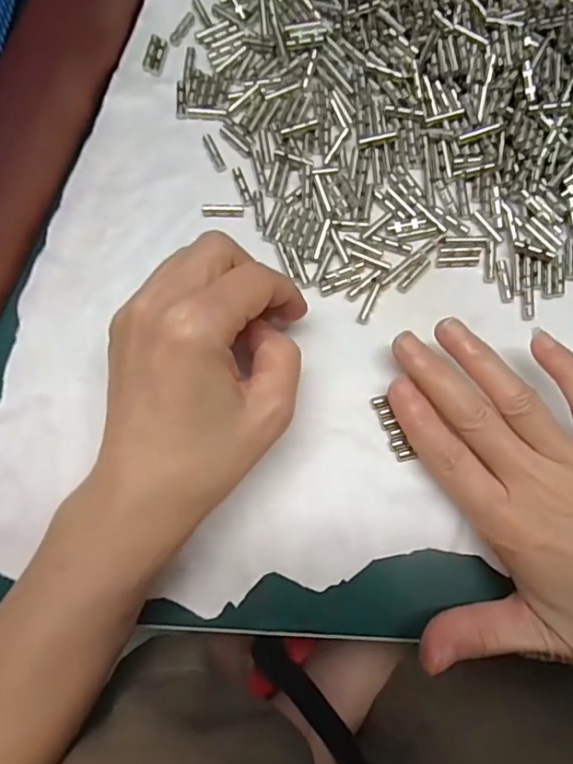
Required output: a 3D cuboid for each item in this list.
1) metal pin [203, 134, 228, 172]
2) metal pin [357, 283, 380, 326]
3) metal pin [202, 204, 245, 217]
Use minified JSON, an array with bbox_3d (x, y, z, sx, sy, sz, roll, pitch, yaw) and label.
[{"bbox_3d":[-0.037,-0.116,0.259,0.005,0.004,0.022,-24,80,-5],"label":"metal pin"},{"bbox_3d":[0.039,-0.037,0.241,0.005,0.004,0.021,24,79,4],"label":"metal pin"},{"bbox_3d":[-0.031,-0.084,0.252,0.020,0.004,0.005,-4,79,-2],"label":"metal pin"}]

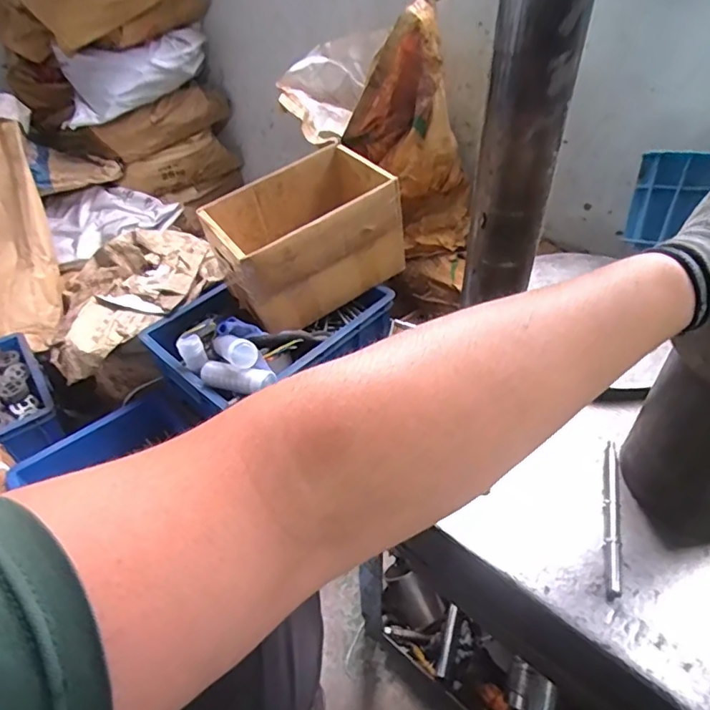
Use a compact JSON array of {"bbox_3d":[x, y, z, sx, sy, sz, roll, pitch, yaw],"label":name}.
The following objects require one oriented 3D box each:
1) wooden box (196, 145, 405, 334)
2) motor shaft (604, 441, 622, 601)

──────

**Directions for this task**
None of the pictures should appear; the rest of the entries must be reproduced exactly.

**Task response**
Required output: a 3D cuboid for each item in this list.
1) metal pin [203, 134, 228, 172]
2) metal pin [357, 283, 380, 326]
3) metal pin [202, 204, 245, 217]
Use minified JSON, an array with bbox_3d (x, y, z, sx, sy, sz, roll, pitch, yaw) and label.
[{"bbox_3d":[-0.037,-0.116,0.259,0.005,0.004,0.022,-24,80,-5],"label":"metal pin"},{"bbox_3d":[0.039,-0.037,0.241,0.005,0.004,0.021,24,79,4],"label":"metal pin"},{"bbox_3d":[-0.031,-0.084,0.252,0.020,0.004,0.005,-4,79,-2],"label":"metal pin"}]

Use a compact JSON array of {"bbox_3d":[x, y, z, sx, sy, sz, roll, pitch, yaw],"label":name}.
The following objects require one oriented 3D box each:
1) wooden box (196, 145, 405, 334)
2) motor shaft (604, 441, 622, 601)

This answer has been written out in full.